Try it:
In the data below, locate the line containing "Now the Wipol pouch (728,449,887,659)." and the line containing "This view is", then retype both and everything between them exactly. Pictures are not part of the copy.

-------- Material shown --------

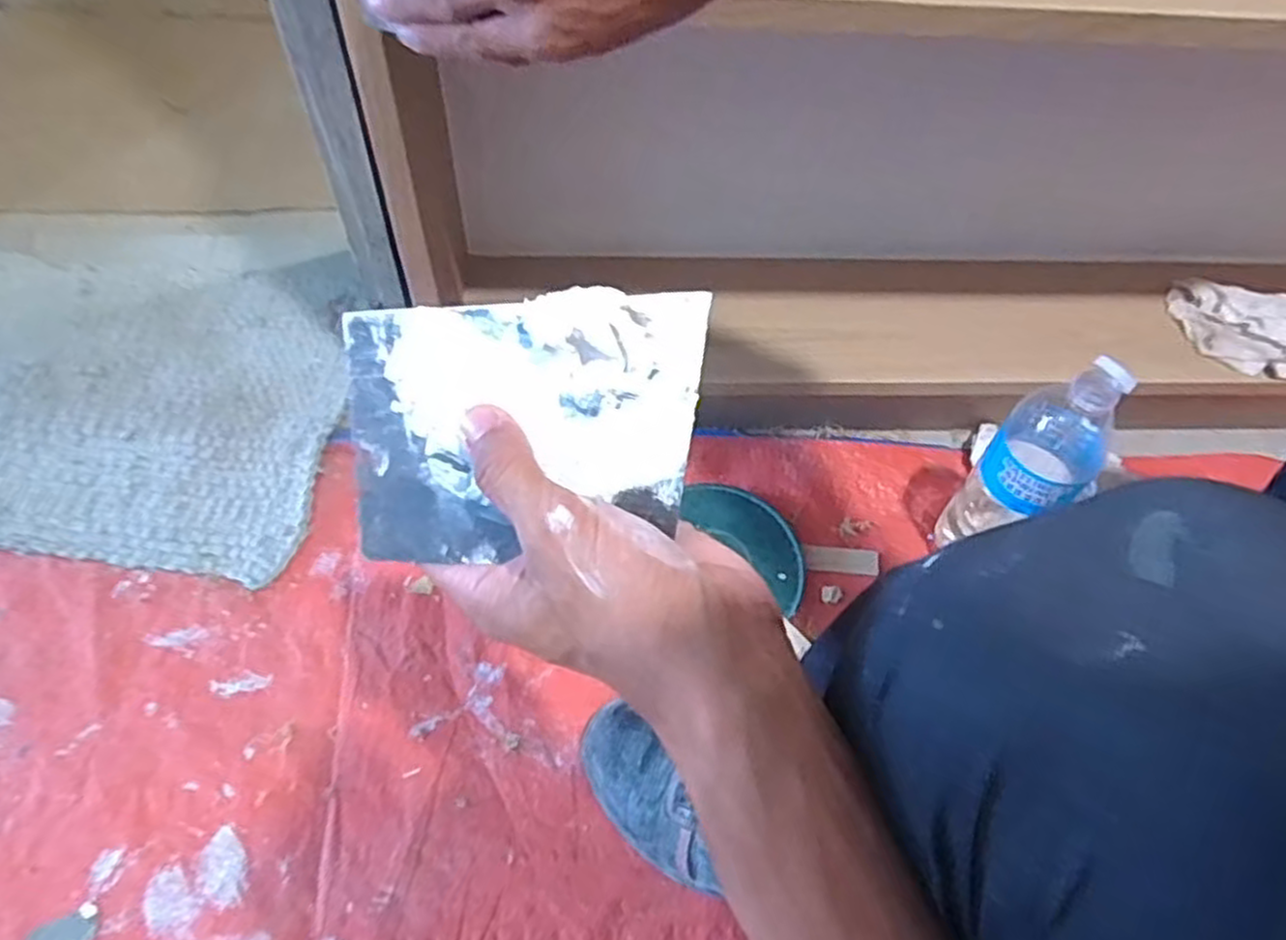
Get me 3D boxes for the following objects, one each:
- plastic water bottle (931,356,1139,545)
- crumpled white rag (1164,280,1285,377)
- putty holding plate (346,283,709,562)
[{"bbox_3d":[0.327,-0.013,0.642,0.069,0.227,0.092,32,62,16],"label":"plastic water bottle"},{"bbox_3d":[0.626,-0.136,0.775,0.183,0.017,0.091,16,78,10],"label":"crumpled white rag"},{"bbox_3d":[-0.047,-0.015,0.272,0.137,0.011,0.092,0,88,17],"label":"putty holding plate"}]

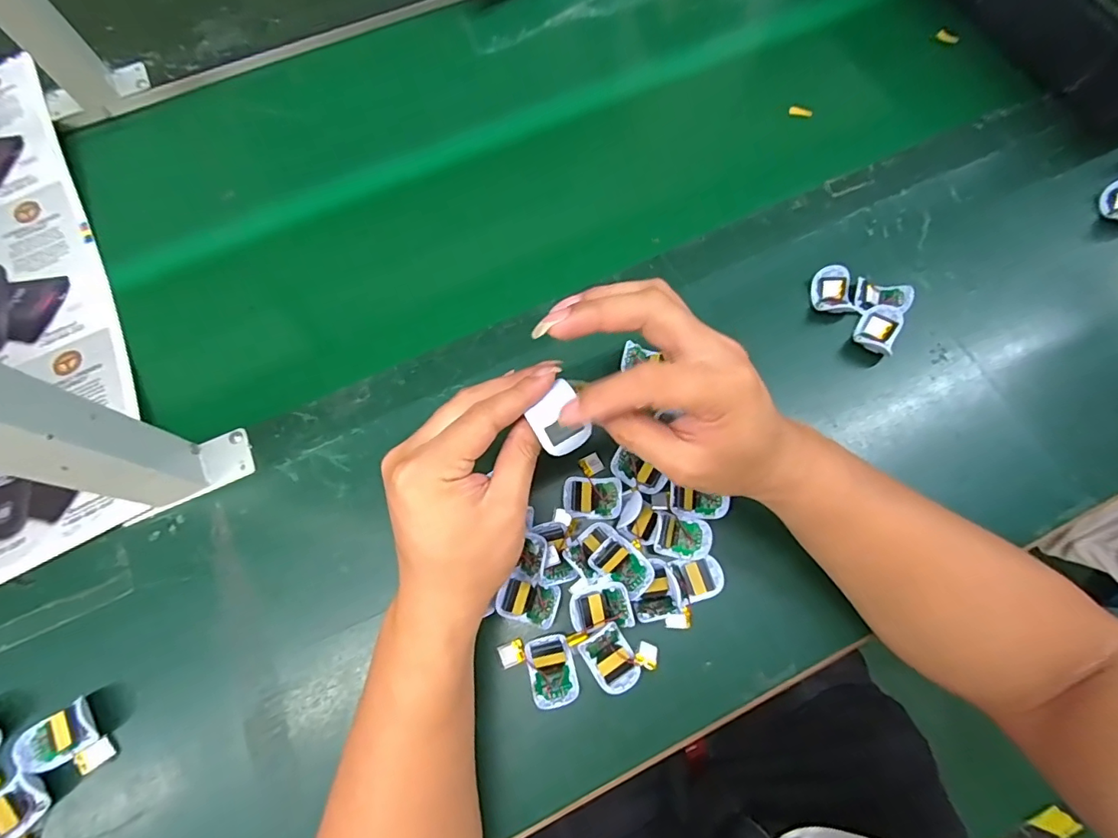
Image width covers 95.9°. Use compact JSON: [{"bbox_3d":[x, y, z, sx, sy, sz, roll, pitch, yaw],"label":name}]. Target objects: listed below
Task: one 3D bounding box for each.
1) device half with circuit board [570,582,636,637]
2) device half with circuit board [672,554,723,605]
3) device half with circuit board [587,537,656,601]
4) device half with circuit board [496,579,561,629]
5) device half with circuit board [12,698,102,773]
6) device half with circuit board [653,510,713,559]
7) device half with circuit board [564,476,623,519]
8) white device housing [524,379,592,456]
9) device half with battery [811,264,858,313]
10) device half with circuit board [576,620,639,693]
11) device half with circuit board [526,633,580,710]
[{"bbox_3d":[0.028,0.128,0.339,0.040,0.012,0.030,-12,73,-4],"label":"device half with circuit board"},{"bbox_3d":[0.099,0.111,0.353,0.031,0.004,0.029,-15,73,-4],"label":"device half with circuit board"},{"bbox_3d":[0.045,0.102,0.349,0.043,0.012,0.026,37,76,11],"label":"device half with circuit board"},{"bbox_3d":[-0.020,0.126,0.346,0.039,0.011,0.028,15,73,5],"label":"device half with circuit board"},{"bbox_3d":[-0.319,0.205,0.325,0.045,0.019,0.030,-31,75,-9],"label":"device half with circuit board"},{"bbox_3d":[0.088,0.083,0.361,0.038,0.006,0.029,15,73,5],"label":"device half with circuit board"},{"bbox_3d":[0.024,0.056,0.366,0.040,0.014,0.029,4,72,2],"label":"device half with circuit board"},{"bbox_3d":[0.000,0.000,0.279,0.029,0.010,0.036,-29,74,-9],"label":"white device housing"},{"bbox_3d":[0.233,-0.108,0.425,0.031,0.016,0.043,-2,72,0],"label":"device half with battery"},{"bbox_3d":[0.035,0.160,0.336,0.030,0.016,0.040,-30,75,-9],"label":"device half with circuit board"},{"bbox_3d":[-0.005,0.166,0.335,0.030,0.016,0.040,-16,73,-5],"label":"device half with circuit board"}]

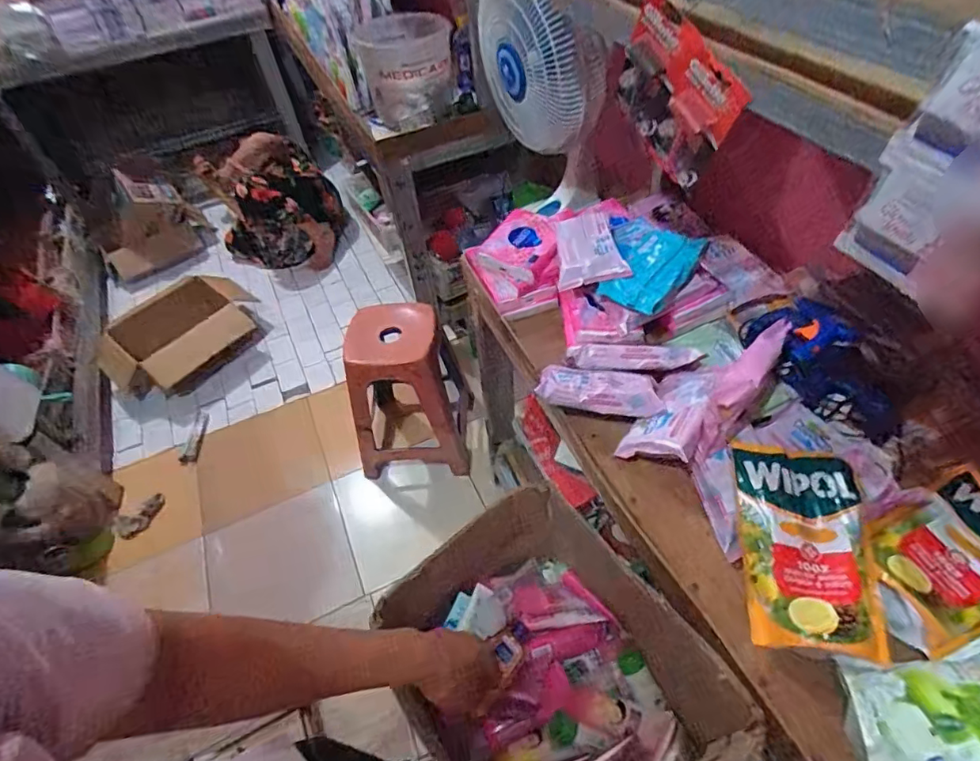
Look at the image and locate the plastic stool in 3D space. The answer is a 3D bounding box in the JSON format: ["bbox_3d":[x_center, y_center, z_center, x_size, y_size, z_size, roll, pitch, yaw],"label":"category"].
[{"bbox_3d":[-0.239,0.008,1.507,0.314,0.466,0.346,-2,50,5],"label":"plastic stool"}]

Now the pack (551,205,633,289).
[{"bbox_3d":[0.152,-0.213,0.827,0.100,0.046,0.149,-8,50,0],"label":"pack"}]

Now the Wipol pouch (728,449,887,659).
[{"bbox_3d":[0.344,0.172,0.562,0.120,0.038,0.228,5,51,10],"label":"Wipol pouch"}]

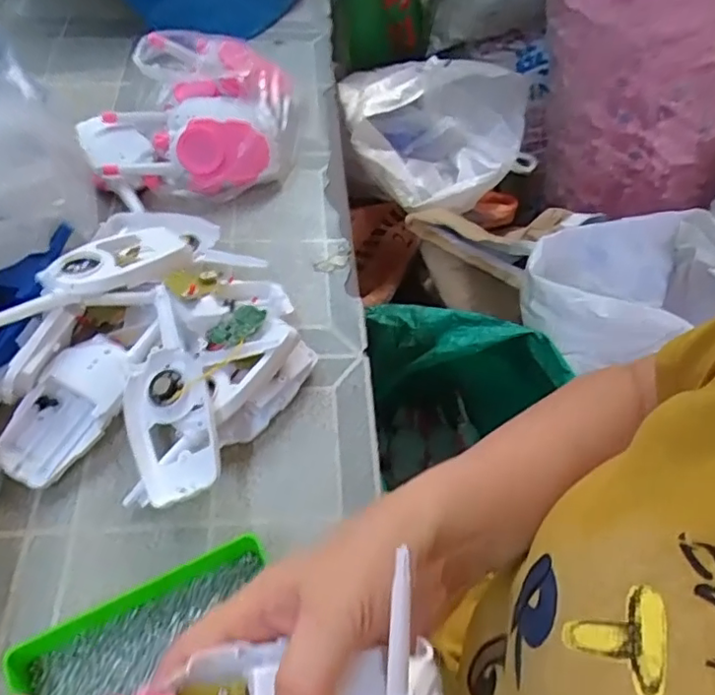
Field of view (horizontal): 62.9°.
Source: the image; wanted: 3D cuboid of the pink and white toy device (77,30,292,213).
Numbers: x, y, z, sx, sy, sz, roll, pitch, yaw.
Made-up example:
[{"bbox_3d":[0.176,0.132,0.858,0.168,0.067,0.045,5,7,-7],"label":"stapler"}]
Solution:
[{"bbox_3d":[-0.169,-0.233,0.594,0.216,0.090,0.189,-5,54,-8],"label":"pink and white toy device"}]

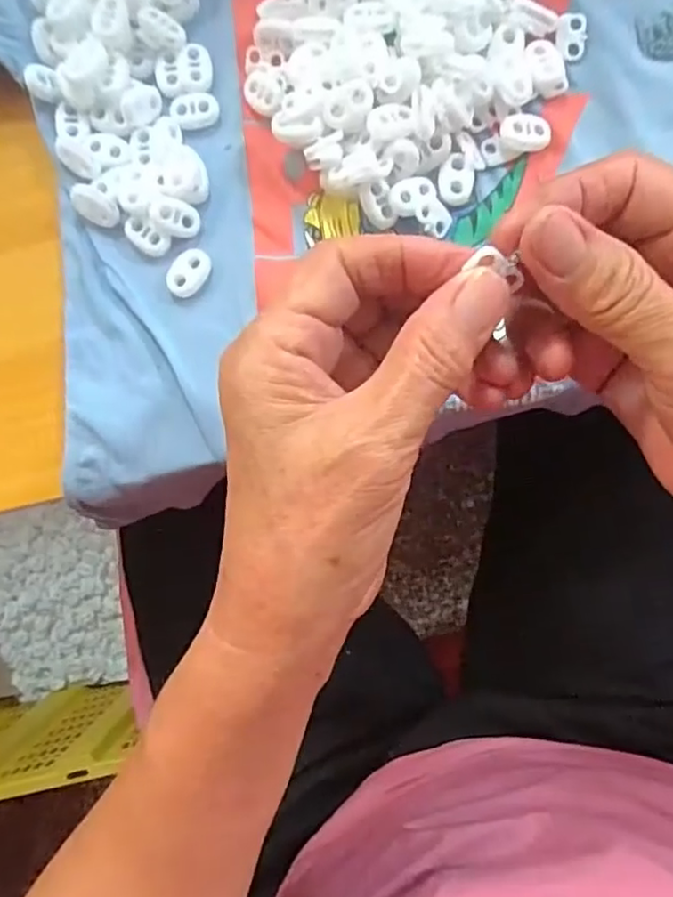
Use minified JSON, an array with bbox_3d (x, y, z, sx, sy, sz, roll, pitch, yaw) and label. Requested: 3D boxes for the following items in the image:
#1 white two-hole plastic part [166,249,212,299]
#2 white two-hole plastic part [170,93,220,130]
[{"bbox_3d":[-0.067,-0.079,0.287,0.015,0.006,0.023,35,89,6],"label":"white two-hole plastic part"},{"bbox_3d":[-0.065,-0.155,0.290,0.021,0.004,0.016,-9,86,4],"label":"white two-hole plastic part"}]

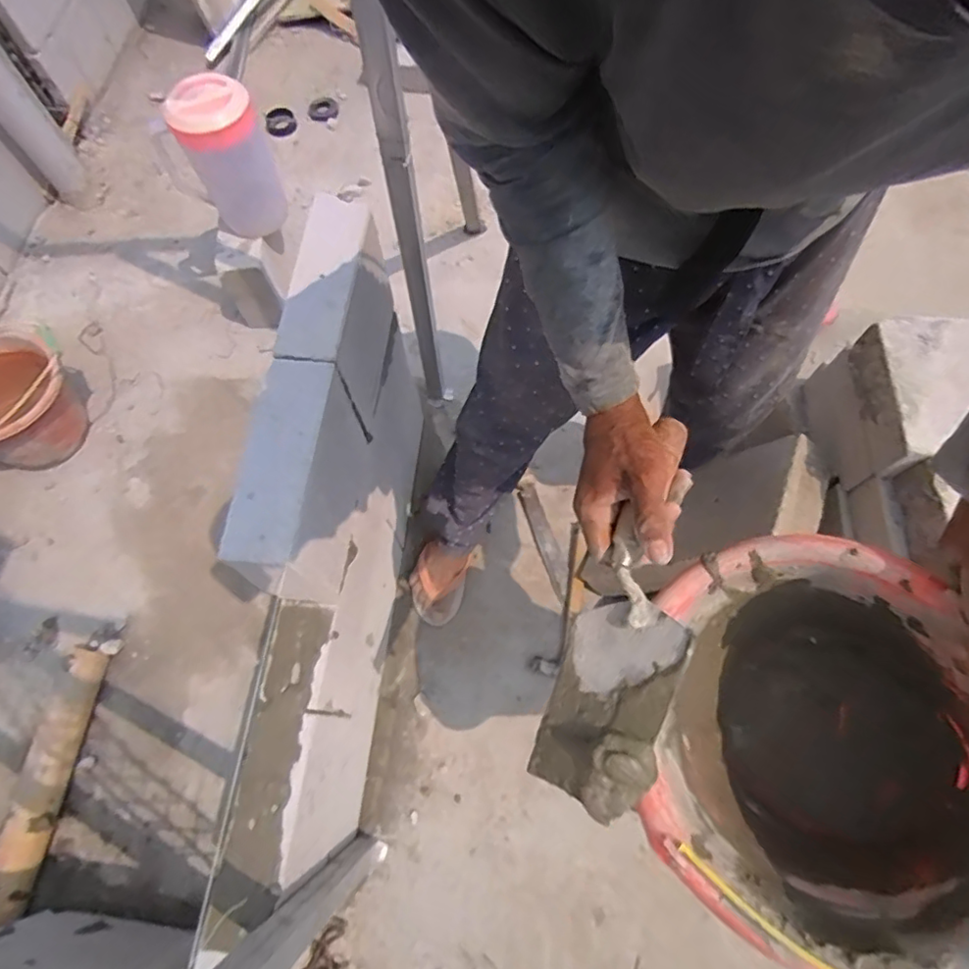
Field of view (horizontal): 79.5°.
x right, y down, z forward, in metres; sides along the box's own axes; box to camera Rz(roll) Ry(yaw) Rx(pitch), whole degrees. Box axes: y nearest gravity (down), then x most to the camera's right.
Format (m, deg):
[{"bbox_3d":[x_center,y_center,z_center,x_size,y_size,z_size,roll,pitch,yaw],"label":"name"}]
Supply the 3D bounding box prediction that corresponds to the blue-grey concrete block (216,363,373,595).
[{"bbox_3d":[-0.214,0.004,0.701,0.080,0.194,0.233,4,67,4],"label":"blue-grey concrete block"}]

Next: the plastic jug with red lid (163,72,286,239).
[{"bbox_3d":[-0.509,-0.658,1.189,0.164,0.283,0.166,-23,68,-8],"label":"plastic jug with red lid"}]

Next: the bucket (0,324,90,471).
[{"bbox_3d":[-0.993,-0.164,1.247,0.275,0.218,0.294,27,71,12],"label":"bucket"}]

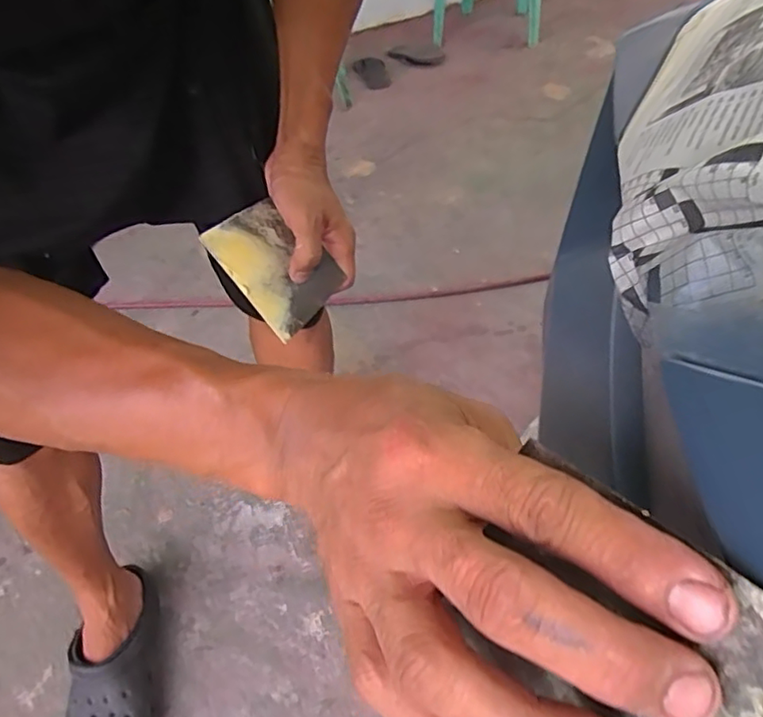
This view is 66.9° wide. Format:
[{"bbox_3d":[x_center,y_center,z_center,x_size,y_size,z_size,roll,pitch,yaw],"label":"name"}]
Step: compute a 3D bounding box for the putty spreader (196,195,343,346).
[{"bbox_3d":[-0.098,-0.087,0.539,0.082,0.008,0.117,-39,96,-15],"label":"putty spreader"}]

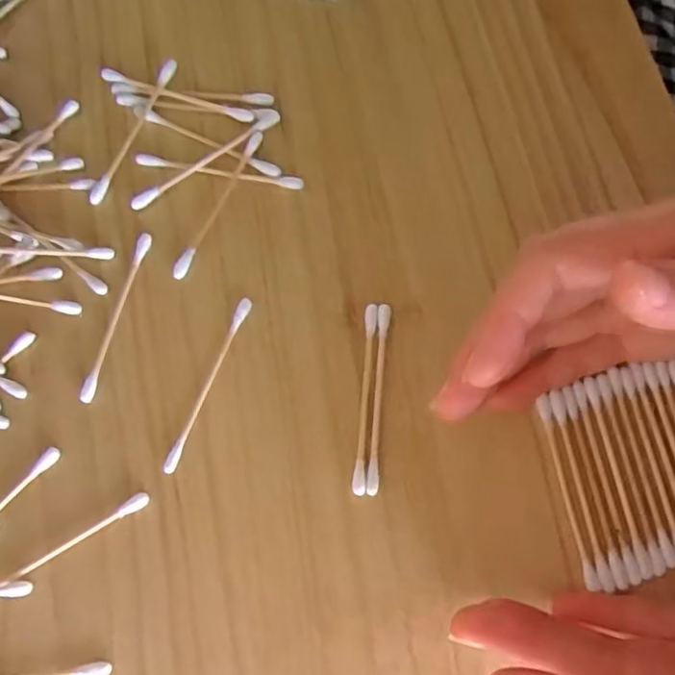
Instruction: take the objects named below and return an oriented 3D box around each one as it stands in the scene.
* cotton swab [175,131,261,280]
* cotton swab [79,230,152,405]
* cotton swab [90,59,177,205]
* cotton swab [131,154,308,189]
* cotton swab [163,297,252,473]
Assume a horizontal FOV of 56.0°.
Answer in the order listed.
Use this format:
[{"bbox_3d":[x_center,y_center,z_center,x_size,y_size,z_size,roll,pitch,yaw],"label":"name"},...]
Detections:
[{"bbox_3d":[-0.049,-0.055,0.260,0.005,0.005,0.070,25,75,8],"label":"cotton swab"},{"bbox_3d":[-0.087,-0.009,0.248,0.005,0.004,0.070,14,74,5],"label":"cotton swab"},{"bbox_3d":[-0.087,-0.089,0.270,0.007,0.009,0.071,25,75,8],"label":"cotton swab"},{"bbox_3d":[-0.050,-0.070,0.266,0.071,0.004,0.005,10,74,4],"label":"cotton swab"},{"bbox_3d":[-0.049,0.017,0.239,0.005,0.004,0.071,21,75,7],"label":"cotton swab"}]

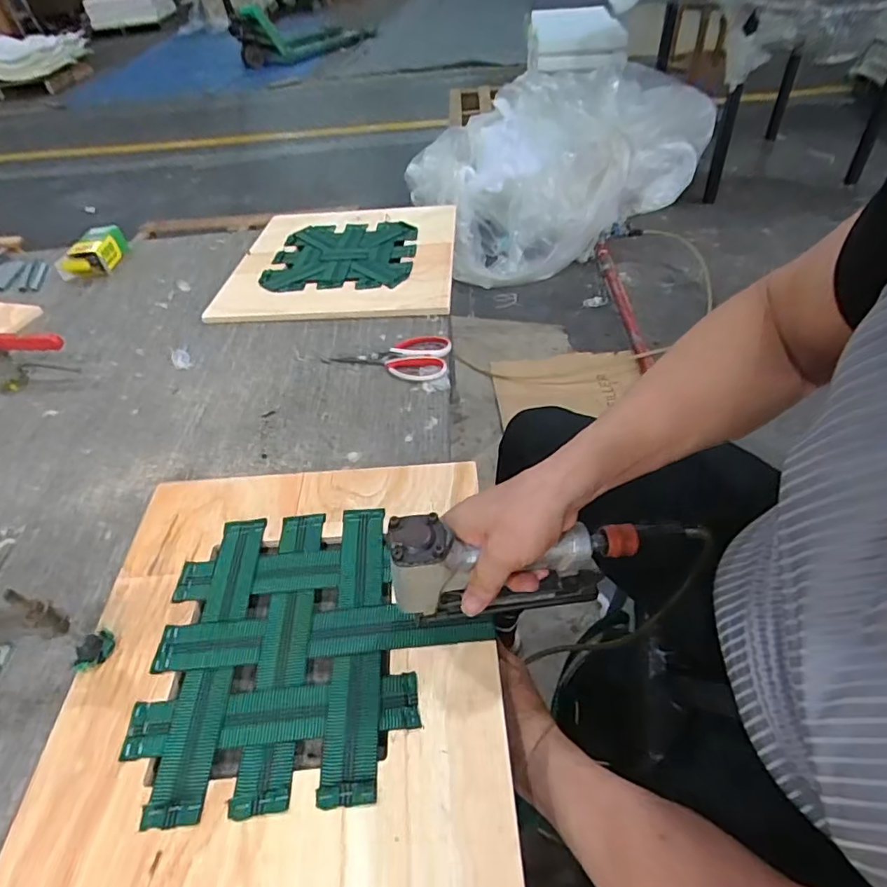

--------

Problem solution:
Now the Wipol pouch (728,449,887,659).
[{"bbox_3d":[0.344,0.172,0.562,0.120,0.038,0.228,5,51,10],"label":"Wipol pouch"}]

Field of view (horizontal): 62.9°.
Source: the image; wanted: 3D cuboid of the pink and white toy device (77,30,292,213).
Numbers: x, y, z, sx, sy, sz, roll, pitch, yaw.
Made-up example:
[{"bbox_3d":[0.176,0.132,0.858,0.168,0.067,0.045,5,7,-7],"label":"stapler"}]
Solution:
[{"bbox_3d":[-0.169,-0.233,0.594,0.216,0.090,0.189,-5,54,-8],"label":"pink and white toy device"}]

Use minified JSON, an array with bbox_3d (x, y, z, sx, sy, sz, roll, pitch, yaw) and label. Requested: 3D boxes for the following items in the image:
#1 white two-hole plastic part [166,249,212,299]
#2 white two-hole plastic part [170,93,220,130]
[{"bbox_3d":[-0.067,-0.079,0.287,0.015,0.006,0.023,35,89,6],"label":"white two-hole plastic part"},{"bbox_3d":[-0.065,-0.155,0.290,0.021,0.004,0.016,-9,86,4],"label":"white two-hole plastic part"}]

Field of view (horizontal): 79.5°.
x right, y down, z forward, in metres; sides along the box's own axes; box to camera Rz(roll) Ry(yaw) Rx(pitch), whole degrees. Box axes: y nearest gravity (down), then x most to the camera's right.
Format (m, deg):
[{"bbox_3d":[x_center,y_center,z_center,x_size,y_size,z_size,roll,pitch,yaw],"label":"name"}]
Supply the 3D bounding box prediction that corresponds to the blue-grey concrete block (216,363,373,595).
[{"bbox_3d":[-0.214,0.004,0.701,0.080,0.194,0.233,4,67,4],"label":"blue-grey concrete block"}]

Next: the plastic jug with red lid (163,72,286,239).
[{"bbox_3d":[-0.509,-0.658,1.189,0.164,0.283,0.166,-23,68,-8],"label":"plastic jug with red lid"}]

Next: the bucket (0,324,90,471).
[{"bbox_3d":[-0.993,-0.164,1.247,0.275,0.218,0.294,27,71,12],"label":"bucket"}]

This view is 66.9° wide. Format:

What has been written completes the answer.